Ups and downs.
Literally and figuratively.
Juuso Valimaki experienced those as a first-year professional with the Calgary Flames.
It started, naturally, by cracking Calgary’s roster as an early 20th birthday present.
It slowed, unfortunately, with a high-ankle sprain that slowed him before being summoned down to Stockton of the American Hockey League.
In finished, surprisingly, with an appearance in the Stanley Cup Playoffs.
“Pretty good overall I think,” detailed Valimaki, who had three points (one goal, two assists) in 24 regular-season games with the Flames this season.
“Ups and downs. The start was really good, obviously, making the team…I was really proud of that, really happy. Then a big setback with the injury. It took a lot of time of the year. But it’s part of the game. There’s nothing you can do about it any more. You have to take it the right way.
“Being in Stockton, I think, long-term was good for me. I was playing tons of minutes and learning how to do that in pro hockey. I think I grew as a player. When I came back, I got in a few games. I feel like I’m better than at the start of the year. You can see the growth. I’m pretty happy how it went, after all.
“Disappointing ending for all of us. Everyone. I look in the mirror, too. I can’t be too happy about my game either, because we can all be better.”

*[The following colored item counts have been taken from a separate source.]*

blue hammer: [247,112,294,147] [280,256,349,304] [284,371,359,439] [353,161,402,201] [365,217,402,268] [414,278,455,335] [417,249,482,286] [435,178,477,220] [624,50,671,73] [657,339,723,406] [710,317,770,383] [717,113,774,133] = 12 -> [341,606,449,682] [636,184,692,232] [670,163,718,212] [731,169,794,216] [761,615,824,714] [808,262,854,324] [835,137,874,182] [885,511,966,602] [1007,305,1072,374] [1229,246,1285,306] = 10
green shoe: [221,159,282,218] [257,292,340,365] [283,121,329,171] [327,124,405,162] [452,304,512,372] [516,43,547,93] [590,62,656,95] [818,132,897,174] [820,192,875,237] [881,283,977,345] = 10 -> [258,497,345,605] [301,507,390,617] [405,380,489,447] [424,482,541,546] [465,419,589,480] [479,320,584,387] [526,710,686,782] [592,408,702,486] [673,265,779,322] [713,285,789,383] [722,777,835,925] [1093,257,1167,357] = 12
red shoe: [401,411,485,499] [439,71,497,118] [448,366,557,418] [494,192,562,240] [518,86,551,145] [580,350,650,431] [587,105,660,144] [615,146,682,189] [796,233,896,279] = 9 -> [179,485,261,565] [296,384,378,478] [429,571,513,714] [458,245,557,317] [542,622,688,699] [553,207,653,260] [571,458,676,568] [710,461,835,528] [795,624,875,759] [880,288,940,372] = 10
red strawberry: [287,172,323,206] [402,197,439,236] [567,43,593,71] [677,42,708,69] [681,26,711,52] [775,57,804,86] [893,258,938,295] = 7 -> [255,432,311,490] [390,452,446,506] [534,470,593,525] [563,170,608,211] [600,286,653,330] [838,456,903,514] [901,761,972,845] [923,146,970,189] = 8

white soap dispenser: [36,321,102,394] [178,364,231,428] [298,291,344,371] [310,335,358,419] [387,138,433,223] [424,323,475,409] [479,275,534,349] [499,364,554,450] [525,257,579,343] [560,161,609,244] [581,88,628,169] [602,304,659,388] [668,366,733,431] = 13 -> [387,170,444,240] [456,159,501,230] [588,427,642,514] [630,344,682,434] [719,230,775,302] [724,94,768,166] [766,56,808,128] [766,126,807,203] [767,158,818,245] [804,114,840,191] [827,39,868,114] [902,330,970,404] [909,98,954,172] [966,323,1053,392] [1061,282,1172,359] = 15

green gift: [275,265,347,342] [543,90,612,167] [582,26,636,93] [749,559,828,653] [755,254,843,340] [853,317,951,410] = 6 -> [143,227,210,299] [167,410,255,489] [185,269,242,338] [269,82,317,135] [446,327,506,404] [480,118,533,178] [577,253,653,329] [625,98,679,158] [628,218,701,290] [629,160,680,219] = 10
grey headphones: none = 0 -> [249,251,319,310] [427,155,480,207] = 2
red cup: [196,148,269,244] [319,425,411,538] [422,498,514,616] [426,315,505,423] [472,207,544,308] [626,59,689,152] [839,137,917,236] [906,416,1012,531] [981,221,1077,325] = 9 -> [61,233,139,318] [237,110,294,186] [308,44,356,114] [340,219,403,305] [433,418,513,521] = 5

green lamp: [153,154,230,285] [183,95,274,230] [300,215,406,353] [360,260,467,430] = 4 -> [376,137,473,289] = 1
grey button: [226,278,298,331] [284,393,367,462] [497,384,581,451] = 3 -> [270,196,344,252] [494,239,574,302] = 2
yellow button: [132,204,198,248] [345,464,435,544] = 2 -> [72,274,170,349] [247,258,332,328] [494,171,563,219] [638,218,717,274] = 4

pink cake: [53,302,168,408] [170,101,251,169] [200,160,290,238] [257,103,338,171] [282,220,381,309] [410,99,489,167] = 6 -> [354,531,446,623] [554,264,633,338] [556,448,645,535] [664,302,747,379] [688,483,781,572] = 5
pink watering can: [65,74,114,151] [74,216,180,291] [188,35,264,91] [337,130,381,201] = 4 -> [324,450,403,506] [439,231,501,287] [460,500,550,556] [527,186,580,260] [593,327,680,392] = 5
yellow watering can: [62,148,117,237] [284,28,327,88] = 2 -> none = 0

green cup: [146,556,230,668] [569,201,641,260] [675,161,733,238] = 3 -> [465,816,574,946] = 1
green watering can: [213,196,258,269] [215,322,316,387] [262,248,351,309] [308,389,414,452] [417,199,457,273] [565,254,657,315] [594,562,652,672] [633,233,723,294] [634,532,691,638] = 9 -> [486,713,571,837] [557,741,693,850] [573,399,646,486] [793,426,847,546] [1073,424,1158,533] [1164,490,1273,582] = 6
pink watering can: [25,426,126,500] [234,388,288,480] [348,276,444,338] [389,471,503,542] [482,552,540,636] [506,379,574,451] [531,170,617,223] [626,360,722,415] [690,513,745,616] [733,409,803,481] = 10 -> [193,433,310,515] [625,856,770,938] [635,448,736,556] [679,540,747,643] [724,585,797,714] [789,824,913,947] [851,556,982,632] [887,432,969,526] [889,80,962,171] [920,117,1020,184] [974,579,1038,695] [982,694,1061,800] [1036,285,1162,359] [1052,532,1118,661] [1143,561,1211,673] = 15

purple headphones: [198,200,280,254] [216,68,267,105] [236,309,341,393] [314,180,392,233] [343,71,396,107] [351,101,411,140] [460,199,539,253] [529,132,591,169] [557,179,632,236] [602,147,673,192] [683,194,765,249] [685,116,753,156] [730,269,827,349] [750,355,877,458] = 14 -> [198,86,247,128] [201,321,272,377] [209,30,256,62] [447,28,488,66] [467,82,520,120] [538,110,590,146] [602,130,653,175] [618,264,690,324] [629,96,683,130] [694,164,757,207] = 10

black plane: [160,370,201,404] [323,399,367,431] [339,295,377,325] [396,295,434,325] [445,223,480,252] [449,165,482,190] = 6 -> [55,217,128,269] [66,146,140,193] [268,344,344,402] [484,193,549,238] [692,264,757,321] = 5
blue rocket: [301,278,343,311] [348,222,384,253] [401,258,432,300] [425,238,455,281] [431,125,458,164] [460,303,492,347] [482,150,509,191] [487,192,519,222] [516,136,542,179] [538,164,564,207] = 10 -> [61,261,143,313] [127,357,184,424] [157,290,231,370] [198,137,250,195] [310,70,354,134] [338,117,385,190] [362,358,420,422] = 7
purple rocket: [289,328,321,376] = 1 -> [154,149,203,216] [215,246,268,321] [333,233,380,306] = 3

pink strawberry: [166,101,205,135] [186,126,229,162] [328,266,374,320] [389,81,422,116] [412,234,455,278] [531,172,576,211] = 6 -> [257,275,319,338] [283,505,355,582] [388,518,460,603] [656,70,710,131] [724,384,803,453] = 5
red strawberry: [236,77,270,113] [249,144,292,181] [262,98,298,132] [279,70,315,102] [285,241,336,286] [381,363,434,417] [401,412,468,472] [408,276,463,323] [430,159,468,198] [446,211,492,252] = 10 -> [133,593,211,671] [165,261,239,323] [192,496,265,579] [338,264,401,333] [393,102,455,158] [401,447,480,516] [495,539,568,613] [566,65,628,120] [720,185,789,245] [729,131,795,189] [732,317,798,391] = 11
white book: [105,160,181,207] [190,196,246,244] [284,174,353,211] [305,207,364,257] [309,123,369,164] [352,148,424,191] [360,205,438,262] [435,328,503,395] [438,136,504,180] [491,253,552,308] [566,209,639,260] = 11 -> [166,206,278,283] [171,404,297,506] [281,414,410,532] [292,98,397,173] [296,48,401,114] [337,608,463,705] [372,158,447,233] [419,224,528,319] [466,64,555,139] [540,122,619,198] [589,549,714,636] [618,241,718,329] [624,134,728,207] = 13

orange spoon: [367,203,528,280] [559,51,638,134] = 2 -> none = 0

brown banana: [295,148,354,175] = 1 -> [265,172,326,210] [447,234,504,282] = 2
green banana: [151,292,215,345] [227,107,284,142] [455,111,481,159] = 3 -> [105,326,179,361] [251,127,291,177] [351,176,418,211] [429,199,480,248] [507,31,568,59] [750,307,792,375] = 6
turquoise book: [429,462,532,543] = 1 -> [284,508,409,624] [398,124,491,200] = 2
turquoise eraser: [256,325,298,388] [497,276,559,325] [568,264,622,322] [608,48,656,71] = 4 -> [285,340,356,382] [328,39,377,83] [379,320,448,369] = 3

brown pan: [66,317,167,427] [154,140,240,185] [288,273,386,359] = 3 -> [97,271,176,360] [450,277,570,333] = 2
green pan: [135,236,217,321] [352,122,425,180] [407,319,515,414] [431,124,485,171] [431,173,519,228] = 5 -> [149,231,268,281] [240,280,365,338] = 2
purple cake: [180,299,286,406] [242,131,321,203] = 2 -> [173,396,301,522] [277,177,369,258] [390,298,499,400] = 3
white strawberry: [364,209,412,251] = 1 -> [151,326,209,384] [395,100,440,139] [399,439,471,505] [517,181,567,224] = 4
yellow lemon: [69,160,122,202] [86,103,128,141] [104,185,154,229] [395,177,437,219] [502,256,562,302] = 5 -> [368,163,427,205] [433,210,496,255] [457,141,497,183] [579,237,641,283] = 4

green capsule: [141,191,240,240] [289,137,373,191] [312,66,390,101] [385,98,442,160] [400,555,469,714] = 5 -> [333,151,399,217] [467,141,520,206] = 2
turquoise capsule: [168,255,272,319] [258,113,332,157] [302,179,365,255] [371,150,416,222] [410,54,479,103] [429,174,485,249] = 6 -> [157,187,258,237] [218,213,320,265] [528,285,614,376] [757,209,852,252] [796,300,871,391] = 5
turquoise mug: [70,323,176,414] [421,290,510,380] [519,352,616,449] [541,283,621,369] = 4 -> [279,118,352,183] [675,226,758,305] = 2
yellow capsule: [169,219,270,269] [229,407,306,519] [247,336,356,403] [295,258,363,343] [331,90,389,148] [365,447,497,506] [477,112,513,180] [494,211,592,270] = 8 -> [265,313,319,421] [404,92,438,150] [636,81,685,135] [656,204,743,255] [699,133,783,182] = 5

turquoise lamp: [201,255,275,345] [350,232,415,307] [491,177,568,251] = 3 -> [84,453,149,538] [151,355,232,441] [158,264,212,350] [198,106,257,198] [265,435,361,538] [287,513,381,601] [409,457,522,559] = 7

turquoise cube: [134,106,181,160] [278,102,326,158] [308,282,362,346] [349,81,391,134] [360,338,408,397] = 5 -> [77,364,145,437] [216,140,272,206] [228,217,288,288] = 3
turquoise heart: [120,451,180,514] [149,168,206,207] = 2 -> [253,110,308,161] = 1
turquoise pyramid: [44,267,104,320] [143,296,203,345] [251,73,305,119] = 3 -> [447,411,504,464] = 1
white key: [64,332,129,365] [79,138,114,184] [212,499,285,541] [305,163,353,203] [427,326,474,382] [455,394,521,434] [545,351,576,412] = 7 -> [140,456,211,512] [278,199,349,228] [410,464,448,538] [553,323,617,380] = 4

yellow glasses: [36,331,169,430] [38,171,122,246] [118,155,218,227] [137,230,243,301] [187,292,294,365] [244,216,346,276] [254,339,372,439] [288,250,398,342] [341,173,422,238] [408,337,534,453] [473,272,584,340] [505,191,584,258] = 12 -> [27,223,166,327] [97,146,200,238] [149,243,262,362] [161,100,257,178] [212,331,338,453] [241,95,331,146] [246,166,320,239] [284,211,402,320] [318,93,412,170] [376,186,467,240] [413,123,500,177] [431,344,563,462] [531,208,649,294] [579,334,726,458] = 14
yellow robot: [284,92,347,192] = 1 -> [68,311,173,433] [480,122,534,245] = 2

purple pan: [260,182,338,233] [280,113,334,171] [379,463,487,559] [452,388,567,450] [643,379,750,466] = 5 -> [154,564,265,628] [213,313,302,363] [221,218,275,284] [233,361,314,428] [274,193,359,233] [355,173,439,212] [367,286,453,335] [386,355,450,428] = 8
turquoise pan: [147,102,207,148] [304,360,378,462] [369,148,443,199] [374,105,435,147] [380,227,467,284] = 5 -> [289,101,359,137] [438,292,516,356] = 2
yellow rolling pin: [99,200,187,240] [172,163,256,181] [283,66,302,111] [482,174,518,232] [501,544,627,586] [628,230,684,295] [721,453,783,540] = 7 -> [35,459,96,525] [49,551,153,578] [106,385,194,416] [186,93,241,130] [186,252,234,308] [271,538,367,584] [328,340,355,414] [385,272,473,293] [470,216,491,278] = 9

The Flames were eliminated by the Colorado Avalanche in five games of the Western Conference First Round. Valimaki drew into the lineup in Game 4 and 5, pushing his National Hockey League experience to 26 total games.
It’s enough of an audition to show what the future will bring to the No. 16 pick in the 2017 NHL Draft.
“I think he’s going to be a great defenseman,” Calgary captain Mark Giordano said. “He played unbelievable, I think, right from the start.
“It’s funny. You look at the young guys who come in the league now and there’s no fear in his game. He makes calm plays all the time under pressure. I thought he did a great job right until his injury. That was a tough injury for him to sustain. He came back, and in my opinion, he looked even better in the past couple playoff games. Real exciting young guy to have on our team. I think that’s the trend of the league.
“What I see is just no fear in his game. Obviously he’s got elite skill. I think that’s a pretty deadly combo.”
High praise from Giordano.
Valimaki’s absorbed more than that from the Norris Trophy candidate.
“I think it’s great for me to have guys like Gio in the room and a player like Gio on the ice,” Valimaki said. “That’s the type of player I want to be. He plays 25 minutes a night. He’s out there in every situation. He shuts down the top lines, and he scores the power-play goals.
“And he’s going to win the Norris this year. That’s what you want to be, right? That’s my mindset. I don’t want to set my bar any lower than that. That’s what I want to be one day. It’s probably not going to happen next year, but next year is going to be the first step.”
He’s well on his way.
“When he came back, credit to him,” Calgary coach Bill Peters started.
“He was bigger, stronger, faster. He did a great job down there looking after himself. I can say that because we knew all the body fats and everything. He’s leaner, he’s stronger, he’s heavier.
“He’s a driven athlete, this guy. He’s going to have a great summer. He’s going to come in and he’s thinking not only is he making this team and I’m here for 82 games, and I’m going to be a big part of either the penalty kill or power play.
“That’s how he thinks.”
It certainly seems that way.
Valimaki is well on his way, too.
“Well, first step is going to be the summer,” he outlined.
“You do the work, you come back and you’re better. I’m pretty confident that I can be a good player in this league, and it starts this summer. But it’s also small steps, right? You have to take a step and move forward, be better, take another step and you just keep going.
“But I think I can be a good player in this league.”